You might want to think about trying the Afterburner. At 126-84-112 not alot of width for a powder ski, but they do float nice. They have no metal in them, so they are light and an extremely easier turner at any speed. Nice for the trees.

I use the Hellcats for my powder ski (90 underfoot not real wide, but works for me). I like a stiffer ski (Hellcat has 2 sheets of technial), but Nordica is coming out with the Helldriver this season, it's the Hellcat minus the metal. 

The wider Enforcers and the new Zeros might be to your liking too.


----------



## Grassi21 (Jun 2, 2008)

Jah is where it's at!

I'm rockin' Nordi boots and skis these days.  I have to say I am developing brand loyalty.


----------



## highpeaksdrifter (Jun 2, 2008)

Trekchick said:


> They are saying the Firefox is new in that line, but it was available last year. It is an amazing front side ski for an advanced/expert woman skier.  Not for the faint of heart.



It’s from the Canadian website, I don’t know why they have NEW over some skis that where already in the lineup.

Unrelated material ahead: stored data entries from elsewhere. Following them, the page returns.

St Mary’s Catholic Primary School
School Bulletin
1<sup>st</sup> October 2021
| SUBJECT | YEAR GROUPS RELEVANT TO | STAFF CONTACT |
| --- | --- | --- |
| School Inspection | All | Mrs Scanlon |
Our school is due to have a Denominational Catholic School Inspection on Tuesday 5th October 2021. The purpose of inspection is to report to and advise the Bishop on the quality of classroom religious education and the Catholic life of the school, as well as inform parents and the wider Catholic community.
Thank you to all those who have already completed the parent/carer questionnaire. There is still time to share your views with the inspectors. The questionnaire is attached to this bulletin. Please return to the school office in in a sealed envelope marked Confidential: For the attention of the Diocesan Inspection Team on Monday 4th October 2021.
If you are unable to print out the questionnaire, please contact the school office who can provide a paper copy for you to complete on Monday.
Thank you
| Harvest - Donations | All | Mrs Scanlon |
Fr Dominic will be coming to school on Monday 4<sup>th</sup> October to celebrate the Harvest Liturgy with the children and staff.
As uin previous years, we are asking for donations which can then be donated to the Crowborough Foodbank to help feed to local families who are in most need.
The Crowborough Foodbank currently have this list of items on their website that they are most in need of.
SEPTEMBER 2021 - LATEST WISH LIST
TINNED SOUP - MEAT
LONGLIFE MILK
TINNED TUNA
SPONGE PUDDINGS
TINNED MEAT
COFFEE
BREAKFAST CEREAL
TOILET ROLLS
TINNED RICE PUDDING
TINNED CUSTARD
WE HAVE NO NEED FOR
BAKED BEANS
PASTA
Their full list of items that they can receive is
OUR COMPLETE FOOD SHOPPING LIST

The only new ski in the Hot Rod series is the Helldriver, the rest are the same great skis with new graphics.



Trekchick said:


> Impressed = They are building womens' skis from the ground up, and not just dumbing down the version of the mens ski they are mimicing.

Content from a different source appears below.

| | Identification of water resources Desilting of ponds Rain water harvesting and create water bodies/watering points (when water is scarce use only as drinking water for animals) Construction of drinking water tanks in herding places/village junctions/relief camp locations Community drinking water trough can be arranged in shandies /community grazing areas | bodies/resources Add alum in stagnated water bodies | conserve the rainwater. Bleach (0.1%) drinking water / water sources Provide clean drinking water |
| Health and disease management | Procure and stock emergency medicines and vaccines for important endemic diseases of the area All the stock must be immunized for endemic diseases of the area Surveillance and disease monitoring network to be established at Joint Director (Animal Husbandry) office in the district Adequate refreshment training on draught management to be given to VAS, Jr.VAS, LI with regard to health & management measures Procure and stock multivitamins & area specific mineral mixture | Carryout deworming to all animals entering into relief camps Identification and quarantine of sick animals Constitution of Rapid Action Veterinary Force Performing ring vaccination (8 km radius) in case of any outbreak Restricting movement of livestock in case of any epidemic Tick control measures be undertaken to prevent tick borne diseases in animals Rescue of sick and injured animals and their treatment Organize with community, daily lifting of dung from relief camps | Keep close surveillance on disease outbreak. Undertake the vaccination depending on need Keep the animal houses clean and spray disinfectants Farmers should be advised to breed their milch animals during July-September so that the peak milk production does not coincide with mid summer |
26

Well said, Nordica is very committed to a great lineup of womens skis. They even use a certain type of wood  for the core specific to the Olympia series. 



Trekchick said:


> Disappointed = They still don't offer an off piste/twin tip ish/back country ski in the Olympia line.  All the women's skis are on piste oriented/system skis.  Sup wit dat?

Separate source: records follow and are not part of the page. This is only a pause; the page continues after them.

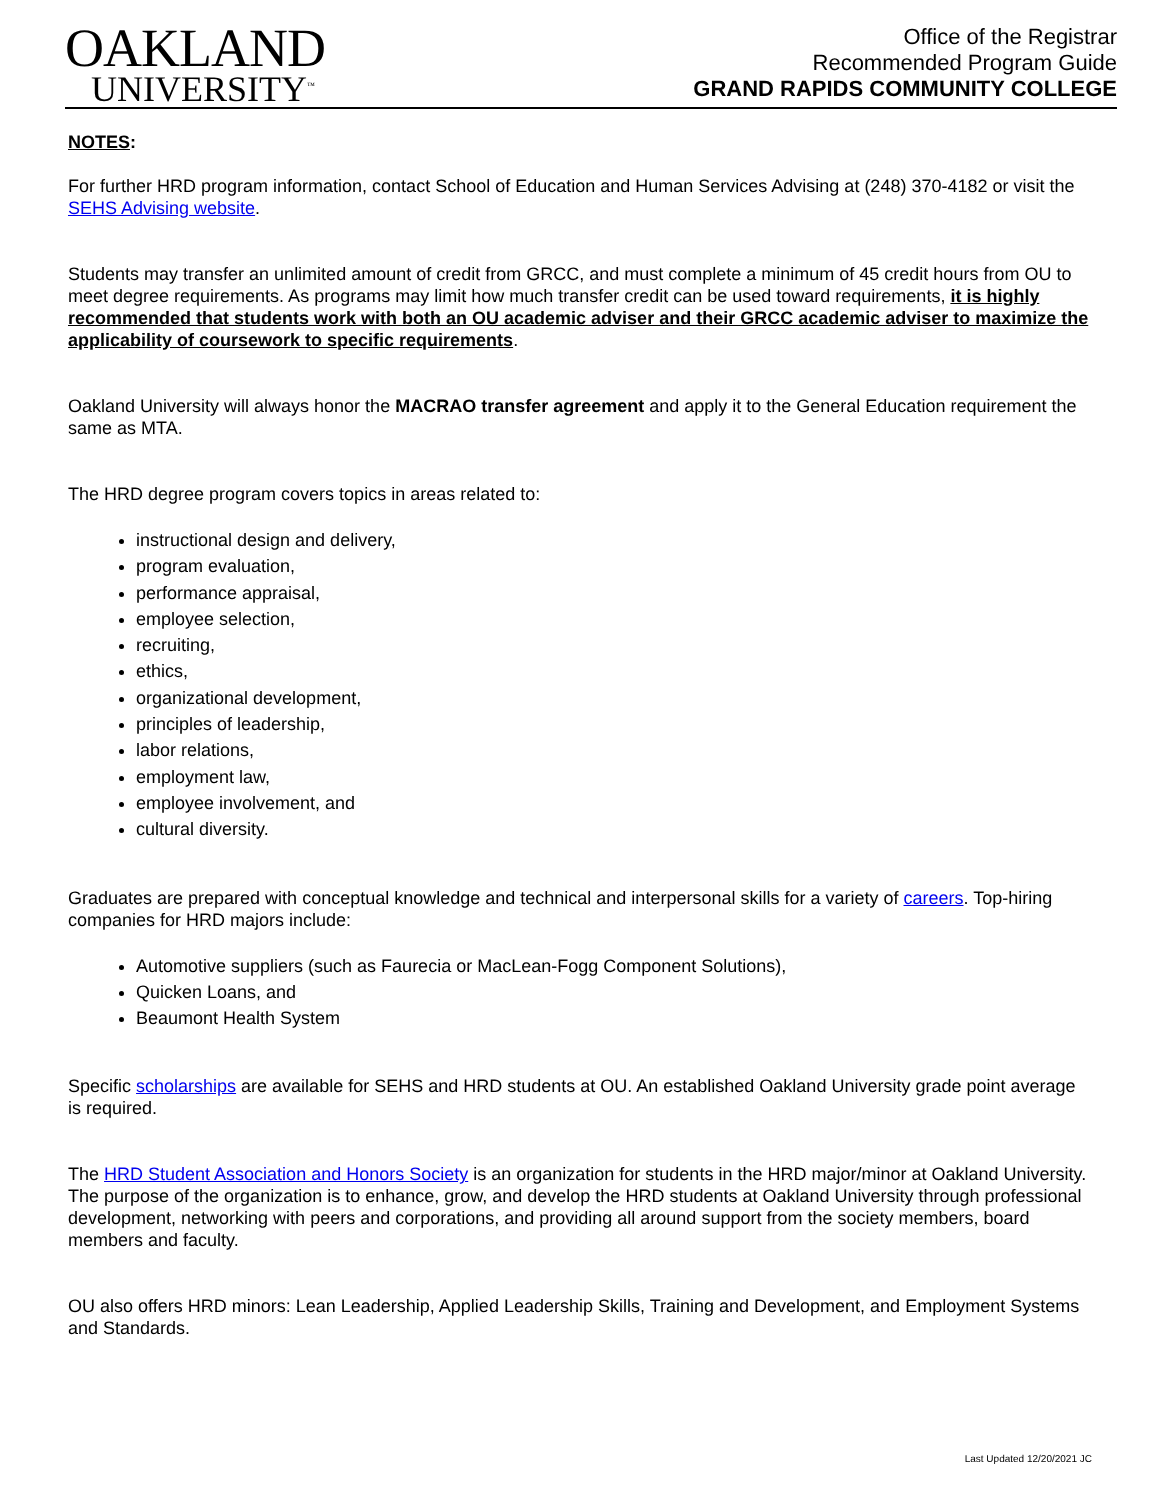OAKLAND
UNIVERSITY<sup>™</sup>
Office of the Registrar
Recommended Program Guide
GRAND RAPIDS COMMUNITY COLLEGE
NOTES:
For further HRD program information, contact School of Education and Human Services Advising at (248) 370-4182 or visit the SEHS Advising website.
Students may transfer an unlimited amount of credit from GRCC, and must complete a minimum of 45 credit hours from OU to meet degree requirements. As programs may limit how much transfer credit can be used toward requirements, it is highly recommended that students work with both an OU academic adviser and their GRCC academic adviser to maximize the applicability of coursework to specific requirements.
Oakland University will always honor the MACRAO transfer agreement and apply it to the General Education requirement the same as MTA.
The HRD degree program covers topics in areas related to:
instructional design and delivery,
program evaluation,
performance appraisal,
employee selection,
recruiting,
ethics,
organizational development,
principles of leadership,
labor relations,
employment law,
employee involvement, and
cultural diversity.
Graduates are prepared with conceptual knowledge and technical and interpersonal skills for a variety of careers. Top-hiring companies for HRD majors include:
Automotive suppliers (such as Faurecia or MacLean-Fogg Component Solutions),
Quicken Loans, and
Beaumont Health System
Specific scholarships are available for SEHS and HRD students at OU. An established Oakland University grade point average is required.
The HRD Student Association and Honors Society is an organization for students in the HRD major/minor at Oakland University. The purpose of the organization is to enhance, grow, and develop the HRD students at Oakland University through professional development, networking with peers and corporations, and providing all around support from the society members, board members and faculty.
OU also offers HRD minors: Lean Leadership, Applied Leadership Skills, Training and Development, and Employment Systems and Standards.
Last Updated 12/20/2021 JC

What dimensions are you looking for?


----------



## highpeaksdrifter (Jun 2, 2008)

Grassi21 said:


> Jah is where it's at!
> 
> I'm rockin' Nordi boots and skis these days.  I have to say I am developing brand loyalty.




Yeah, I was thinkin of getting a pair of Jah Loves just to see the expression on peoples faces when I ski them at WF.;-)

What boots and skis do you have Grass?


----------



## Hawkshot99 (Jun 2, 2008)

My shop will be carrying Nordica boots this year.  I know nothing about them, except that they are loved by many on here.

What would you say they compare to, for shape?  I think I want to definatly try on some, and maybe buy a pair.


----------



## Grassi21 (Jun 2, 2008)

highpeaksdrifter said:


> Yeah, I was thinkin of getting a pair of Jah Loves just to see the expression on peoples faces when I ski them at WF.;-)
> 
> What boots and skis do you have Grass?



2 seasons on Beast 10s w/custom footbeds - love em
1 season on Hot Rod Nitrous - love em


----------



## wa-loaf (Jun 2, 2008)

I really like my Hot Rod boots. They are the best fit I've ever had in a boot. BUT, they have a big problem with snow getting into the shell and on a cold day my toes get frozen to the point of frostbite. Because of that I'm not sure I would make the same choice in boot again. It's very frustrating because I do like the boots a lot. I don't know if anyone else has the same issues with Nordica boots or not.


----------



## RISkier (Jun 2, 2008)

Are the Nordica boots built with toes angled out a little?  There's some name for this that I can't recall.  I know some other companies are doing this with at least some of their boots.  What are the advantages/disadvantages?


----------



## eastcoastpowderhound (Jun 2, 2008)

highpeaksdrifter said:


> Sold many to pros at Whiteface. When I asked later how they liked them the replies where the same type of lovefest your wife has with them. Very nice ski.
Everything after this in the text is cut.